Redacción
Ciudad de México.- La Secretaría de Cultura manifestó su firme rechazo a una subasta presencial programada para mañana miércoles 11 de marzo en París, Francia, donde se pretenden comercializar cuatro piezas arqueológicas identificadas como propiedad de la nación mexicana.
La titular de la dependencia, Claudia Curiel de Icaza, hizo un llamado urgente a la casa de subastas Millon para suspender la venta y proceder a la devolución de los objetos.
Especialistas del Instituto Nacional de Antropología e Historia (INAH) realizaron un dictamen pericial basados en el catálogo de la subasta titulada “Tout l'Or des Empires: Collection de Monsieur D”.
Tras el análisis, se determinó que los cuatro lotes en cuestión son bienes arqueológicos e históricos protegidos por la Ley Federal sobre Monumentos y Zonas Arqueológicos, Artísticos e Históricos.
De acuerdo con el marco legal mexicano, estos objetos son inalienables e imprescriptibles. Debido a que su exportación está estrictamente prohibida desde 1827, las autoridades subrayan que la presencia de estas piezas en el extranjero es el resultado de una extracción ilícita.

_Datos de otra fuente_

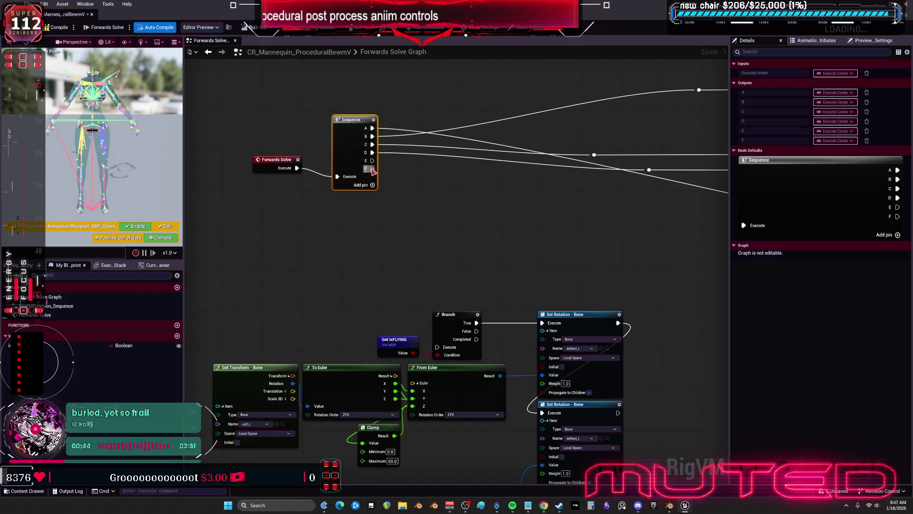
left_click_drag(372, 169, 438, 346)
scroll(542, 250, "down", 4)
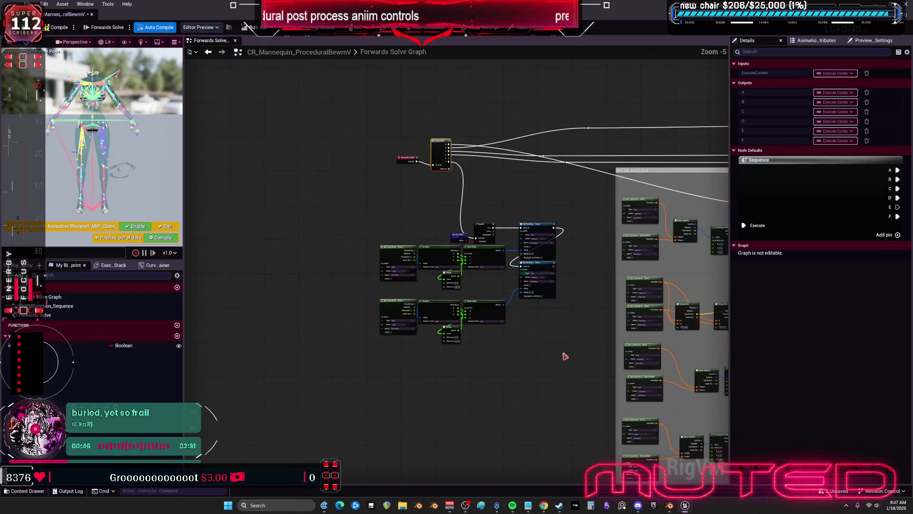
Wrap the leg deflect node group in a comment titled 'leg deflect'.
left_click_drag(572, 381, 391, 218)
left_click_drag(476, 285, 476, 205)
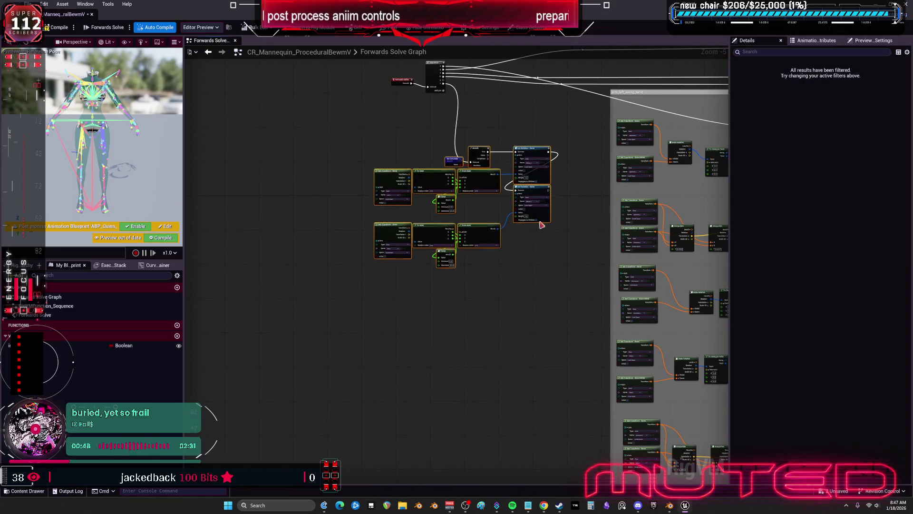
scroll(537, 362, "up", 2)
left_click_drag(367, 306, 580, 489)
scroll(520, 291, "up", 3)
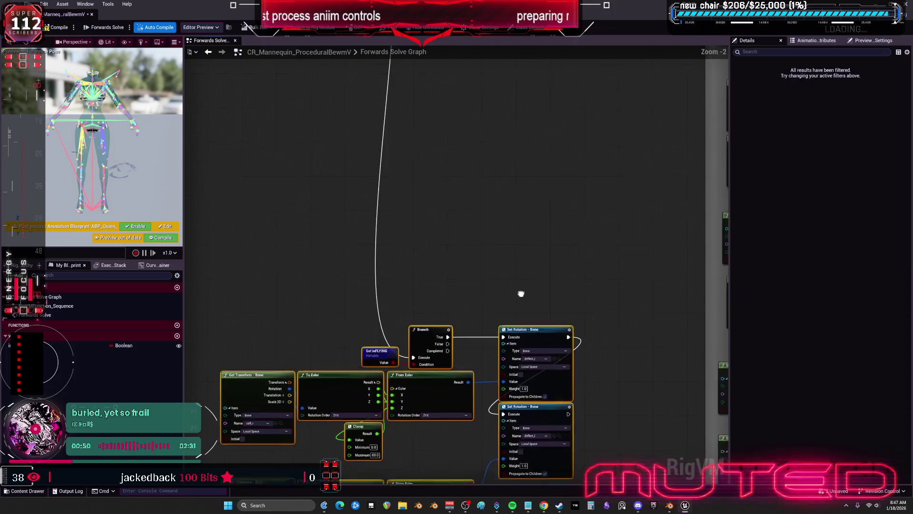
key("c")
type("leg deflect")
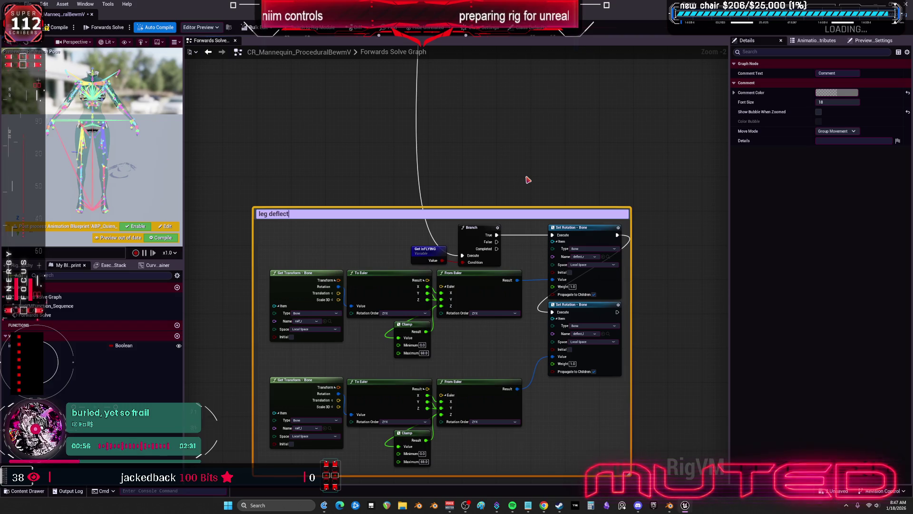
key("Return")
Add a Set Translation - Bone node for biceplower_r from the rig hierarchy.
scroll(440, 306, "up", 2)
scroll(423, 178, "up", 1)
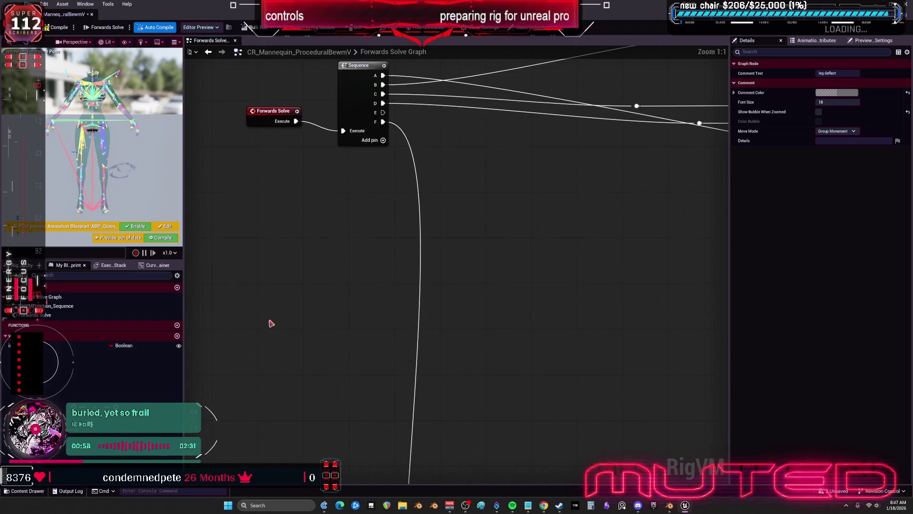
left_click(29, 266)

ACCIONES DIPLOMÁTICAS Y LEGALES
La Secretaría de Cultura envió una misiva formal a la casa Millon el pasado 5 de marzo, expresando su rotunda desaprobación ante el evento que tendrá lugar en el Hotel Drouot.
Además, Curiel de Icaza informó que se han puesto en marcha los procedimientos jurisdiccionales ante las autoridades correspondientes para lograr la repatriación de las piezas mediante canales legales y diplomáticos.
La funcionaria apeló a la ética y al respeto por el patrimonio cultural, instando a detener el ofrecimiento de estos bienes que forman parte de la identidad nacional.
UN HISTORIAL DE RECUPERACIONES
Este reclamo no es un hecho aislado. Apenas hace dos semanas, la misma casa de subastas fue interpelada por la dependencia mexicana para frenar la venta de otras 40 piezas arqueológicas en la subasta “Les Empires de Lumière”.
Desde 2018, la estrategia de combate al tráfico de bienes culturales ha permitido que el Gobierno de México recupere aproximadamente 16 mil 500 piezas que se ofrecían ilegalmente en ciudades como Nueva York, Roma y París, reforzando la presión internacional sobre los mercados de antigüedades robadas.